Change listing data

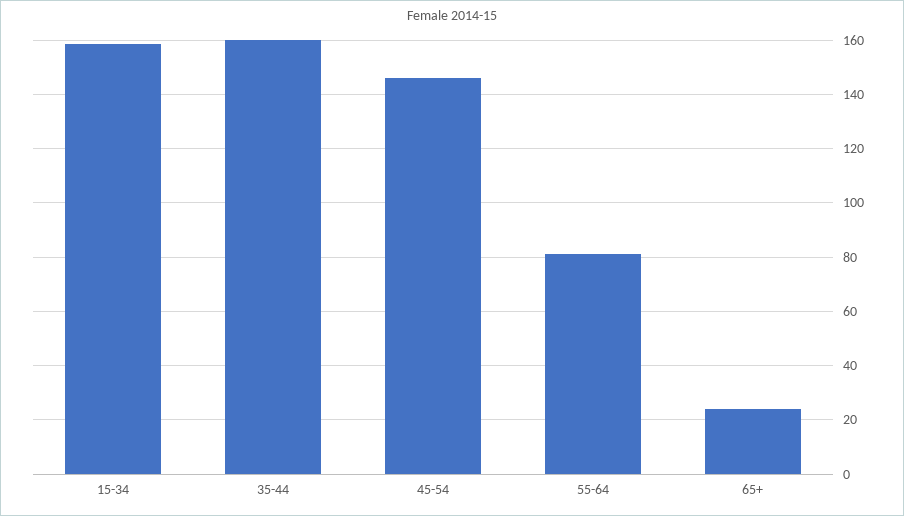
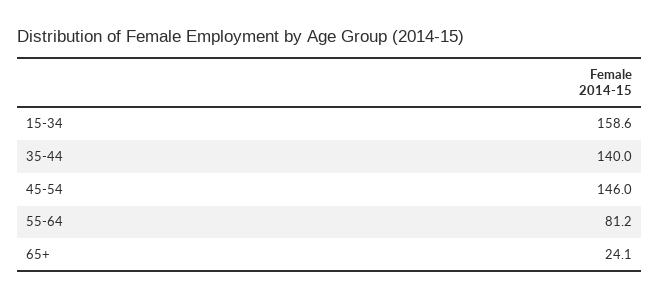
  {
    "15-34": 158.6,
-   "35-44": 160,
+   "35-44": 140,
    "45-54": 146,
    "55-64": 81.2,
    "65+": 24.1
  }

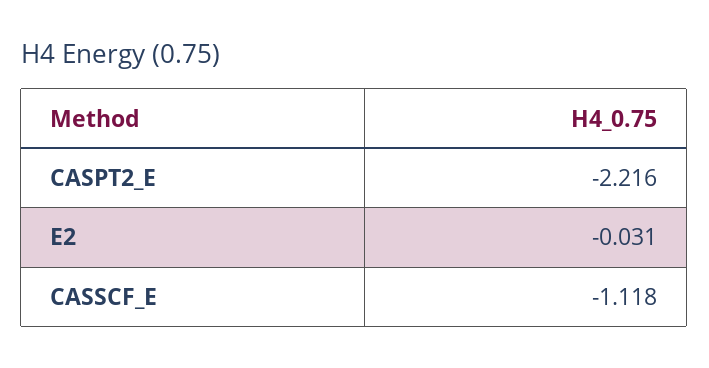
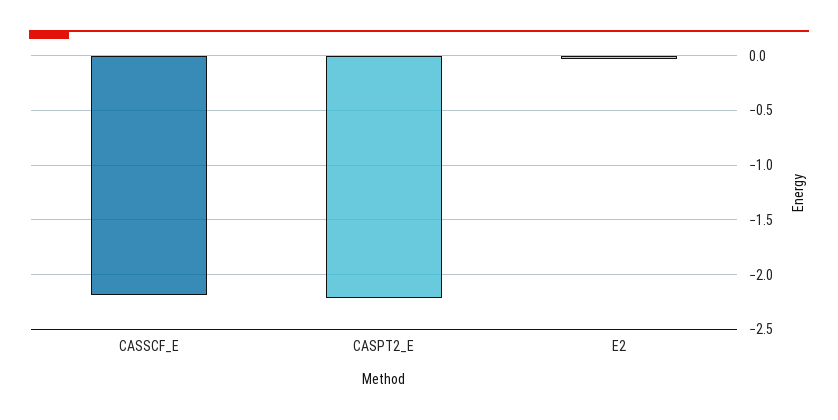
  {
    "CASPT2_E": -2.216,
    "E2": -0.031,
-   "CASSCF_E": -1.118
+   "CASSCF_E": -2.2
  }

**Exercise goal:** Write the data above out exactly. Leave out any pictures.

**Written response:**
  {
    "15-34": 158.6,
-   "35-44": 160,
+   "35-44": 140,
    "45-54": 146,
    "55-64": 81.2,
    "65+": 24.1
  }

  {
    "CASPT2_E": -2.216,
    "E2": -0.031,
-   "CASSCF_E": -1.118
+   "CASSCF_E": -2.2
  }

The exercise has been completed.